My observation after visiting numerous breeders, to pick a breeder we wanted to deal with, stated that all bunnies have their own personality.   But I was also told that you needed to make sure you were prepared and in the understanding of how to handle or gain their trust.   I found this very important to understand.  My "true" is easy to handle because he's small and he's so sweet.  My "Big Ugly" well he's the one that is hard to handle and he's the one that gives me attitude.  But I've learned patience and have worked every day handling him.  Though the first couple times he struggled because he didn't want to be handled, I've got him to the point that he now tolerates the handling (he's 3 months old) and hopefully I'm going in the right direction where tolerance becomes pleasure.   Same litter, two personalities.  

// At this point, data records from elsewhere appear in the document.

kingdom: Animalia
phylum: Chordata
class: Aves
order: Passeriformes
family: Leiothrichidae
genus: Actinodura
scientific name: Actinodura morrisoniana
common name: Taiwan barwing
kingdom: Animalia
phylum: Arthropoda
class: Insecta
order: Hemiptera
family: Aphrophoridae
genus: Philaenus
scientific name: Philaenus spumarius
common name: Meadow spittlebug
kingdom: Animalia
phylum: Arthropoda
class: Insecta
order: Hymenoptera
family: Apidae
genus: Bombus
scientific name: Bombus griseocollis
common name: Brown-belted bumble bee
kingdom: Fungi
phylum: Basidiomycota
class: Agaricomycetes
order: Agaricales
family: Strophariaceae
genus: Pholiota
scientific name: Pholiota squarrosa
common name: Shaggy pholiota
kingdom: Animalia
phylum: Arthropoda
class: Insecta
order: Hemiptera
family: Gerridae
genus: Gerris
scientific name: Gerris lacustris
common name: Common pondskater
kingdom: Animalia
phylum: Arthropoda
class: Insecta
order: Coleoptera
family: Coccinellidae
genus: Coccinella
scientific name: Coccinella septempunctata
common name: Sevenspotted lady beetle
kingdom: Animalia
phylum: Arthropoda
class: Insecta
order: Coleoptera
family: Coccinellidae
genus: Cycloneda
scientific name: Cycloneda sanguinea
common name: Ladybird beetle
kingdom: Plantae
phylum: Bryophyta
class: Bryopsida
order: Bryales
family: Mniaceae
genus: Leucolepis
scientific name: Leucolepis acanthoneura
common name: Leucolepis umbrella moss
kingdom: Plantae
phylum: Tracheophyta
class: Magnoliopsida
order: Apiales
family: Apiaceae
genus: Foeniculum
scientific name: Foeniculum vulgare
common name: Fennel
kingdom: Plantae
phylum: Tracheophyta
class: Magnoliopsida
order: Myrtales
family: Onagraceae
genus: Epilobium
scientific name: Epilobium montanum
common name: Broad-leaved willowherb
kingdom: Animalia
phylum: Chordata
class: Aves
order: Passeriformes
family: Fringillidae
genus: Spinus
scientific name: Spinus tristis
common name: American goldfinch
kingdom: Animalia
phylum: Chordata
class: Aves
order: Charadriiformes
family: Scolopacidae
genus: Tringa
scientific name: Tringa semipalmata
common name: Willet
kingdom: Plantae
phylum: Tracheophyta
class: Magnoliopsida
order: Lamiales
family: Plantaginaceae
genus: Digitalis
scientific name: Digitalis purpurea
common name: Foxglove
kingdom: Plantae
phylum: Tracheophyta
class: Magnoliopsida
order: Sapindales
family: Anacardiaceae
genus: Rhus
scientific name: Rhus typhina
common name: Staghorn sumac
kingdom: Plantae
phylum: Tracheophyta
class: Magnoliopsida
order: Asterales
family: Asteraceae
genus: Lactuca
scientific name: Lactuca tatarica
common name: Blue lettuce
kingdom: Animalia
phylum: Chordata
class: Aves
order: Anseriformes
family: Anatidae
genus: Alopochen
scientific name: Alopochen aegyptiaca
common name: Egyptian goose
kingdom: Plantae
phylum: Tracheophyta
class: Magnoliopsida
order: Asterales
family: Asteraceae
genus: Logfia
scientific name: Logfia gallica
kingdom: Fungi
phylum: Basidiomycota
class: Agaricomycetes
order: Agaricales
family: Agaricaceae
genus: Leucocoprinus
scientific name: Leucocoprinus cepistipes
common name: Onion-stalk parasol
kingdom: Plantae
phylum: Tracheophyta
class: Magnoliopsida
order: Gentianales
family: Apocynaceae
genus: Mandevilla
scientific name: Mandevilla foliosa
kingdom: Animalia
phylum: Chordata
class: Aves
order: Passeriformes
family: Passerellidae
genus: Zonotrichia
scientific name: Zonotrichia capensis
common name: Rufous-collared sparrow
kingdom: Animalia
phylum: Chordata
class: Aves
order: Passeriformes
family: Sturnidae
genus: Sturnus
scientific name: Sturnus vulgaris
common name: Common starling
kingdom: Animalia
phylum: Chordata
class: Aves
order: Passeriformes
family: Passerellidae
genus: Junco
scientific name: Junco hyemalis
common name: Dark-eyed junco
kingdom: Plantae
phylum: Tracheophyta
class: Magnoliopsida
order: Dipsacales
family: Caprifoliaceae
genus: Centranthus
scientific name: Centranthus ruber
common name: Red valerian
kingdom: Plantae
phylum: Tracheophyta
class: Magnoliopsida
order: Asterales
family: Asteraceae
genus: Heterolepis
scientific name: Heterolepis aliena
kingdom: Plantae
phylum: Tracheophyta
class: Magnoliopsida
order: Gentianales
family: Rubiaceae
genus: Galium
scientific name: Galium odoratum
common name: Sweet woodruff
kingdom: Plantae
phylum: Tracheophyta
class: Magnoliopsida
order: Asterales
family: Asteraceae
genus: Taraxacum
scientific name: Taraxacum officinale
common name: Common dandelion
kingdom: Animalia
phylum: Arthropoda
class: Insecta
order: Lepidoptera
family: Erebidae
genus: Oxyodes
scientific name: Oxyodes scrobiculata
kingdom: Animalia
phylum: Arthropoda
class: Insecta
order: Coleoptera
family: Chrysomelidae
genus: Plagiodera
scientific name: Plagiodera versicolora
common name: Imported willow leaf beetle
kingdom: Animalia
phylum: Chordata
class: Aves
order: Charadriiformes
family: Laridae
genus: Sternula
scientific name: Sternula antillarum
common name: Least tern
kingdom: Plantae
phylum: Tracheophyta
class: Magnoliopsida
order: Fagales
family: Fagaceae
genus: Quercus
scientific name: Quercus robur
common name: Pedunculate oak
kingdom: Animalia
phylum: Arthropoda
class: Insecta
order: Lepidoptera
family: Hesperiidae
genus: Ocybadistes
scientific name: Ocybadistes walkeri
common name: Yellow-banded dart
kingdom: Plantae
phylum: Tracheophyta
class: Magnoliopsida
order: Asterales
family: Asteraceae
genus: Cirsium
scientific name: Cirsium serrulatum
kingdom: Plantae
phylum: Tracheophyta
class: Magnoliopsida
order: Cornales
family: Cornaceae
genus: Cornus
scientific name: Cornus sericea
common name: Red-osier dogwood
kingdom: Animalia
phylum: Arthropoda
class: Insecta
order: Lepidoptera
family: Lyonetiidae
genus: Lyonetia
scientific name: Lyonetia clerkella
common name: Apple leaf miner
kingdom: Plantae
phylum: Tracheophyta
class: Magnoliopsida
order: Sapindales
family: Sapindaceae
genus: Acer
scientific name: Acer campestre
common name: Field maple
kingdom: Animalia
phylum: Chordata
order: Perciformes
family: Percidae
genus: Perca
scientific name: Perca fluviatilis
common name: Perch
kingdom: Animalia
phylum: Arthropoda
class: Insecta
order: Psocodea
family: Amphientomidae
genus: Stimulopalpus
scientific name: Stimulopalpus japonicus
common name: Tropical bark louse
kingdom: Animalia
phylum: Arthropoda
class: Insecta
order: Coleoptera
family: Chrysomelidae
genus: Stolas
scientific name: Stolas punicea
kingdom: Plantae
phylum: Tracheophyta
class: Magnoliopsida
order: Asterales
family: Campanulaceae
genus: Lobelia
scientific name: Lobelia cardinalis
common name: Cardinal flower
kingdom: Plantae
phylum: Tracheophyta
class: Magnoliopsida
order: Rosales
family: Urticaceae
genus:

Sometimes a bunny might get frightened due to a "one time" handling fiasco, and they fall into a pattern of distrust rather than trust.   I think I was the cause of why my "Big Ugly" was a little distrustful.  I was a novice picking him up.  He struggled because he was scared by the novice handling.  He came from a pro breeder to a novice.  It takes time and if you really want to bond with your bunny, you must spend that time every day.    

Just a opinion from a novice.


----------



## hoodat (Jul 14, 2011)

A bun can be ruined when young by one bad experience and it can take a long time for them to forget it. Beginners often don't understand rabbits and treat them roughly. You can eventually overcome that but it's better if you get them before someone else starts them off wrong.


----------



## M.R. Lops (Jul 14, 2011)

No, I have some friends that raise Netherland Dwarfs and they are not mean at all.  Any rabbit can be mean if not raised in a good environment and if not handled enough when they're young.  Any rabbit of any age can become nice though with some time.


----------